Barbaar

Uit Christipedia

Een barbaar (Gr. Ραρβαρος, Barbaros) is in Nieuwe Testament de aanduiding voor een buitenlander, vreemdeling: het woord 'barbaar' werd door de Romeinen gebruikt voor alle mensen die geen Latijn of Grieks begrepen.

In de Nederlandse taal heeft het woord ‘barbaar’ tegenwoordig de betekenissen van:

  1. onbeschaafd, ruw, ongevoelig mens
  2. wreedaard

In Rom. 1:14 worden de barbaren onderscheiden van de Grieken.

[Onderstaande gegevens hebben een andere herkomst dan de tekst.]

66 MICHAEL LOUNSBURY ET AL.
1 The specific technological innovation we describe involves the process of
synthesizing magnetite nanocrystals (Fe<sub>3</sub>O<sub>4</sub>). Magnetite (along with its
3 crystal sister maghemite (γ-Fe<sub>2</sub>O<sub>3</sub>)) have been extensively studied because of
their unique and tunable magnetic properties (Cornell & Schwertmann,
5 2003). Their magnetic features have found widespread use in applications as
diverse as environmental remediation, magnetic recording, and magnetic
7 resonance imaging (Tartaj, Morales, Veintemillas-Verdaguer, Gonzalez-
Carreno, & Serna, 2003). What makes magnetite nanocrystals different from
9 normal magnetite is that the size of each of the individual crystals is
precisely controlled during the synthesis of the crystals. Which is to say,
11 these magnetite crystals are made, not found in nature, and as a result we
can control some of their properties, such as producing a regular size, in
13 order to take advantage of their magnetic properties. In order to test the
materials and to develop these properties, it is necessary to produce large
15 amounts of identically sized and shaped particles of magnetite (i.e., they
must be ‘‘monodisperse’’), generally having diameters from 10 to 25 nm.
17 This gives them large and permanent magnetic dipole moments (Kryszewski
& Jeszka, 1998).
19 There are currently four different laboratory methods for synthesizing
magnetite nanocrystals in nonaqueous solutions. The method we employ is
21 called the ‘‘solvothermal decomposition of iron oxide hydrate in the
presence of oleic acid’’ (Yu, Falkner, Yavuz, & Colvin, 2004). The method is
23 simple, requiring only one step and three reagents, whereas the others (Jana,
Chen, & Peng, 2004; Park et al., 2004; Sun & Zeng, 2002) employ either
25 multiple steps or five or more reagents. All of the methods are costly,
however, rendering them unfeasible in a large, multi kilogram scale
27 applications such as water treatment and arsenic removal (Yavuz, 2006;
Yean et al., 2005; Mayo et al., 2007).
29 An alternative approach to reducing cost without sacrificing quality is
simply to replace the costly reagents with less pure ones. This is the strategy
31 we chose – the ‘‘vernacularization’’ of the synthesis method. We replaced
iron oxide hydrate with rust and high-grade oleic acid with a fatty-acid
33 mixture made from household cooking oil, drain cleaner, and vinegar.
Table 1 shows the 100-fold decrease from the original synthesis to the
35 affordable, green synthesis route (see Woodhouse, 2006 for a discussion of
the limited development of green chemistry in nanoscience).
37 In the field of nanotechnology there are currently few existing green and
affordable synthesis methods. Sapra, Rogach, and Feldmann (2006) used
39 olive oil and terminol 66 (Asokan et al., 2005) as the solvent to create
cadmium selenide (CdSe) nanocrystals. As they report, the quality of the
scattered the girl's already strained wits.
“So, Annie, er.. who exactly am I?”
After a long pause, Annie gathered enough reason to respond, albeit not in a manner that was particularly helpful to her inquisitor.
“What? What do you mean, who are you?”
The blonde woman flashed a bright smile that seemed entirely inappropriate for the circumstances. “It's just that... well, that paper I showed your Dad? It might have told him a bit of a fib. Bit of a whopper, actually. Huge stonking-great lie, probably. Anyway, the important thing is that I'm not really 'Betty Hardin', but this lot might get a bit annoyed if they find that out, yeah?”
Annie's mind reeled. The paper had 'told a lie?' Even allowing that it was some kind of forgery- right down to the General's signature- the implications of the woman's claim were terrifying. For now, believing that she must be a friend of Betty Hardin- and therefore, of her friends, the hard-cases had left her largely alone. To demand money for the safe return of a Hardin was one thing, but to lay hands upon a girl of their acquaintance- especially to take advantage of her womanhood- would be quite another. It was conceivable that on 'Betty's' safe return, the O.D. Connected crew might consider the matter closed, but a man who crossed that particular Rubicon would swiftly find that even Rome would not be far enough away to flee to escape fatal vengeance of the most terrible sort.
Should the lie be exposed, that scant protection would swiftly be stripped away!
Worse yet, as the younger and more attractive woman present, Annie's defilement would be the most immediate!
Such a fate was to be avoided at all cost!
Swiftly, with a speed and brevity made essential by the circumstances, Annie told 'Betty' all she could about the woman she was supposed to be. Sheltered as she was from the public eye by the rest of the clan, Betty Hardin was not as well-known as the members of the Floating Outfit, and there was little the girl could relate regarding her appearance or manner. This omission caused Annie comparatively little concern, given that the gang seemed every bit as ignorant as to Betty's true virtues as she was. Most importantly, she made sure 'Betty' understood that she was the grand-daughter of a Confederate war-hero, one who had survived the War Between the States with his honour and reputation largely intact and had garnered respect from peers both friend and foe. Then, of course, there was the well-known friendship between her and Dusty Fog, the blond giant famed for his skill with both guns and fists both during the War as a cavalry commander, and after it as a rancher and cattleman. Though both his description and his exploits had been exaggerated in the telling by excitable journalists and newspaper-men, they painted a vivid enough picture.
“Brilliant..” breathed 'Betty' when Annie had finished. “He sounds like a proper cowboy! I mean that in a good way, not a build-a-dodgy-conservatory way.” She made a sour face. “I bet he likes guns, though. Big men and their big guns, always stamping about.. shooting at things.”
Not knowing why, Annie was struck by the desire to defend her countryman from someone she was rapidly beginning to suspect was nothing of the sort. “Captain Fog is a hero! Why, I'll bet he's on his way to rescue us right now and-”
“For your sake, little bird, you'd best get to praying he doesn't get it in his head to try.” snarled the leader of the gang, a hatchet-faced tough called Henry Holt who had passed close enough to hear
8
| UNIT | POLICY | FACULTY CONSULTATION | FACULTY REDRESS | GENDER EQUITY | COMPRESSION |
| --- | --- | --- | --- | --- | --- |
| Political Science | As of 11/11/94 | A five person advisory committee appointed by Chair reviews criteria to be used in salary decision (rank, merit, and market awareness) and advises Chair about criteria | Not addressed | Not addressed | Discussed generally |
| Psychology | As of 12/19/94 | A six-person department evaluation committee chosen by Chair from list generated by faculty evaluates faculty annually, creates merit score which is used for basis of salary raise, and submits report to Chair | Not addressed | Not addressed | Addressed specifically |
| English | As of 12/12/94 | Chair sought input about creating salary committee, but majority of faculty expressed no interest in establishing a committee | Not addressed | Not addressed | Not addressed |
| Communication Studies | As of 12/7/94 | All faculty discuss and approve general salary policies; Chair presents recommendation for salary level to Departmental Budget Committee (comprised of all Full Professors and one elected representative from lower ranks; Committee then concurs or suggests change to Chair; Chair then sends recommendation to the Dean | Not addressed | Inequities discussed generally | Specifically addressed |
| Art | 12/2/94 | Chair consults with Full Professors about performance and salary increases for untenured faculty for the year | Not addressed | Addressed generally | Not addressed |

Ro 1:14 Van Grieken en barbaren, van wijzen en onwetenden ben ik een schuldenaar. (TELOS)

In 1 Kor. 14:11 zijn twee personen die verschillende talen spreken en elkaar niet verstaan ten opzichte van elkaar ‘barbaars’: een vreemdeling of buitenlander.

1Co 14:11 Indien ik dan de kracht der stem niet weet, zo zal ik hem, die spreekt, barbaars zijn; en hij, die spreekt, zal bij mij barbaars zijn. (SV)
1Co 14:11 Als ik dan de betekenis van het geluid niet ken, zal ik voor hem die spreekt een buitenlander zijn en zal hij die spreekt voor mij een buitenlander zijn. (HSV)
1Co 14:11 Als ik nu de betekenis van het geluid niet ken, zal ik voor hem die spreekt, een vreemdeling zijn, en hij die spreekt, zal voor mij een vreemdeling zijn. (TELOS)

De bewoners van het eiland Malta werden zo genoemd door Lukas (Hand. 28:2-4):

Hnd 28:2 En de barbaren bewezen ons geen gemene vriendelijkheid; want een groot vuur ontstoken hebbende, namen zij ons allen in, om den regen, die overkwam, en om de koude. (SV)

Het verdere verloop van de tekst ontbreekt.